(Beginning of Recorded information)

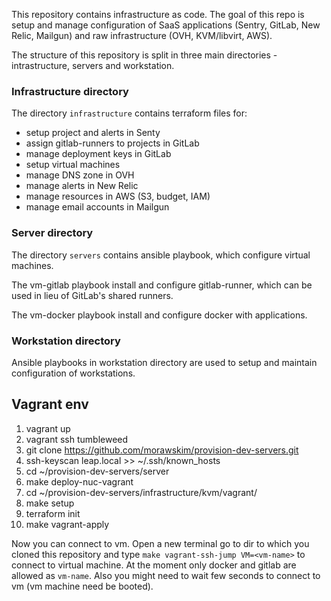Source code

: This repository contains infrastructure as code.
The goal of this repo is setup and manage configuration of SaaS applications (Sentry, GitLab, New Relic, Mailgun) and raw infrastructure (OVH, KVM/libvirt, AWS).

The structure of this repository is split in three main directories - intrastructure, servers and workstation.

### Infrastructure directory

The directory `infrastructure` contains terraform files for:
* setup project and alerts in Senty
* assign gitlab-runners to projects in GitLab
* manage deployment keys in GitLab
* setup virtual machines
* manage DNS zone in OVH
* manage alerts in New Relic
* manage resources in AWS (S3, budget, IAM)
* manage email accounts in Mailgun

### Server directory

The directory `servers` contains ansible playbook, which configure virtual machines.

The vm-gitlab playbook install and configure gitlab-runner, which can be used in lieu of GitLab's shared runners.

The vm-docker playbook install and configure docker with applications.

### Workstation directory

Ansible playbooks in workstation directory are used to setup and maintain configuration of workstations.

## Vagrant env

1. vagrant up
1. vagrant ssh tumbleweed
1. git clone https://github.com/morawskim/provision-dev-servers.git
1. ssh-keyscan leap.local >> ~/.ssh/known_hosts
1. cd ~/provision-dev-servers/server
1. make deploy-nuc-vagrant
1. cd ~/provision-dev-servers/infrastructure/kvm/vagrant/
1. make setup
1. terraform init
1. make vagrant-apply

Now you can connect to vm. Open a new terminal go to dir to which you cloned this repository and type `make vagrant-ssh-jump VM=<vm-name>` to connect to virtual machine.
At the moment only docker and gitlab are allowed as `vm-name`.
Also you might need to wait few seconds to connect to vm (vm machine need be booted).
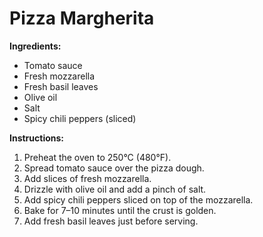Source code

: # Pizza Margherita

**Ingredients:**
- Tomato sauce
- Fresh mozzarella
- Fresh basil leaves
- Olive oil
- Salt
- Spicy chili peppers (sliced)

**Instructions:**
1. Preheat the oven to 250°C (480°F).
2. Spread tomato sauce over the pizza dough.
3. Add slices of fresh mozzarella.
4. Drizzle with olive oil and add a pinch of salt.
5. Add spicy chili peppers sliced on top of the mozzarella.
6. Bake for 7–10 minutes until the crust is golden.
7. Add fresh basil leaves just before serving.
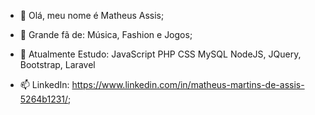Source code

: - 👋 Olá,  meu nome é Matheus Assis;
- 👀 Grande fã de: Música, Fashion e Jogos;
- 🌱 Atualmente Estudo:
         JavaScript
         PHP
         CSS
         MySQL
         NodeJS, JQuery, Bootstrap, Laravel
   
- 📫 LinkedIn: https://www.linkedin.com/in/matheus-martins-de-assis-5264b1231/;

(End of Recorded information)

> What you have to do
Recast all the records as one numbered list with a line per entry, skipping blank lines and leaving the pictures out.

> Solution to this task
1. Source code
2. : This repository contains infrastructure as code.
3. The goal of this repo is setup and manage configuration of SaaS applications (Sentry, GitLab, New Relic, Mailgun) and raw infrastructure (OVH, KVM/libvirt, AWS).
4. The structure of this repository is split in three main directories - intrastructure, servers and workstation.
5. ### Infrastructure directory
6. The directory `infrastructure` contains terraform files for:
7. * setup project and alerts in Senty
8. * assign gitlab-runners to projects in GitLab
9. * manage deployment keys in GitLab
10. * setup virtual machines
11. * manage DNS zone in OVH
12. * manage alerts in New Relic
13. * manage resources in AWS (S3, budget, IAM)
14. * manage email accounts in Mailgun
15. ### Server directory
16. The directory `servers` contains ansible playbook, which configure virtual machines.
17. The vm-gitlab playbook install and configure gitlab-runner, which can be used in lieu of GitLab's shared runners.
18. The vm-docker playbook install and configure docker with applications.
19. ### Workstation directory
20. Ansible playbooks in workstation directory are used to setup and maintain configuration of workstations.
21. ## Vagrant env
22. 1. vagrant up
23. 1. vagrant ssh tumbleweed
24. 1. git clone https://github.com/morawskim/provision-dev-servers.git
25. 1. ssh-keyscan leap.local >> ~/.ssh/known_hosts
26. 1. cd ~/provision-dev-servers/server
27. 1. make deploy-nuc-vagrant
28. 1. cd ~/provision-dev-servers/infrastructure/kvm/vagrant/
29. 1. make setup
30. 1. terraform init
31. 1. make vagrant-apply
32. Now you can connect to vm. Open a new terminal go to dir to which you cloned this repository and type `make vagrant-ssh-jump VM=<vm-name>` to connect to virtual machine.
33. At the moment only docker and gitlab are allowed as `vm-name`.
34. Also you might need to wait few seconds to connect to vm (vm machine need be booted).
35. Source code
36. : # Pizza Margherita
37. **Ingredients:**
38. - Tomato sauce
39. - Fresh mozzarella
40. - Fresh basil leaves
41. - Olive oil
42. - Salt
43. - Spicy chili peppers (sliced)
44. **Instructions:**
45. 1. Preheat the oven to 250°C (480°F).
46. 2. Spread tomato sauce over the pizza dough.
47. 3. Add slices of fresh mozzarella.
48. 4. Drizzle with olive oil and add a pinch of salt.
49. 5. Add spicy chili peppers sliced on top of the mozzarella.
50. 6. Bake for 7–10 minutes until the crust is golden.
51. 7. Add fresh basil leaves just before serving.
52. Source code
53. : - 👋 Olá,  meu nome é Matheus Assis;
54. - 👀 Grande fã de: Música, Fashion e Jogos;
55. - 🌱 Atualmente Estudo:
56.          JavaScript
57.          PHP
58.          CSS
59.          MySQL
60.          NodeJS, JQuery, Bootstrap, Laravel
61. - 📫 LinkedIn: https://www.linkedin.com/in/matheus-martins-de-assis-5264b1231/;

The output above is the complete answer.